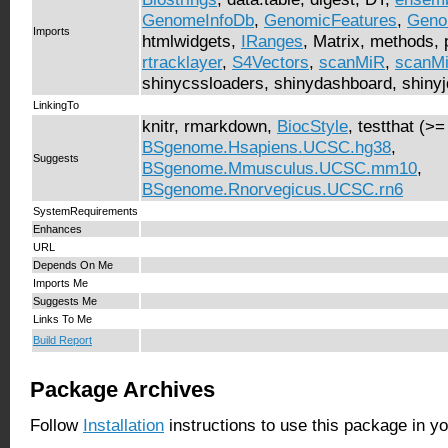
GenomeInfoDb
,
GenomicFeatures
,
Geno
Imports
htmlwidgets,
IRanges
, Matrix, methods, pl
rtracklayer
,
S4Vectors
,
scanMiR
,
scanM
shinycssloaders, shinydashboard, shinyjqu
LinkingTo
knitr, rmarkdown,
BiocStyle
, testthat (>=
BSgenome.Hsapiens.UCSC.hg38
,
Suggests
BSgenome.Mmusculus.UCSC.mm10
,
BSgenome.Rnorvegicus.UCSC.rn6
SystemRequirements
Enhances
URL
Depends On Me
Imports Me
Suggests Me
Links To Me
Build Report
Package Archives
Follow
Installation
instructions to use this package in y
* * * * * * * * *
(WHAT TO PRODUCE) Check each line of the listing above, and copy it if it contains the word "UCSC".

(FINISHED EXERCISE)
BSgenome.Hsapiens.UCSC.hg38
BSgenome.Mmusculus.UCSC.mm10
BSgenome.Rnorvegicus.UCSC.rn6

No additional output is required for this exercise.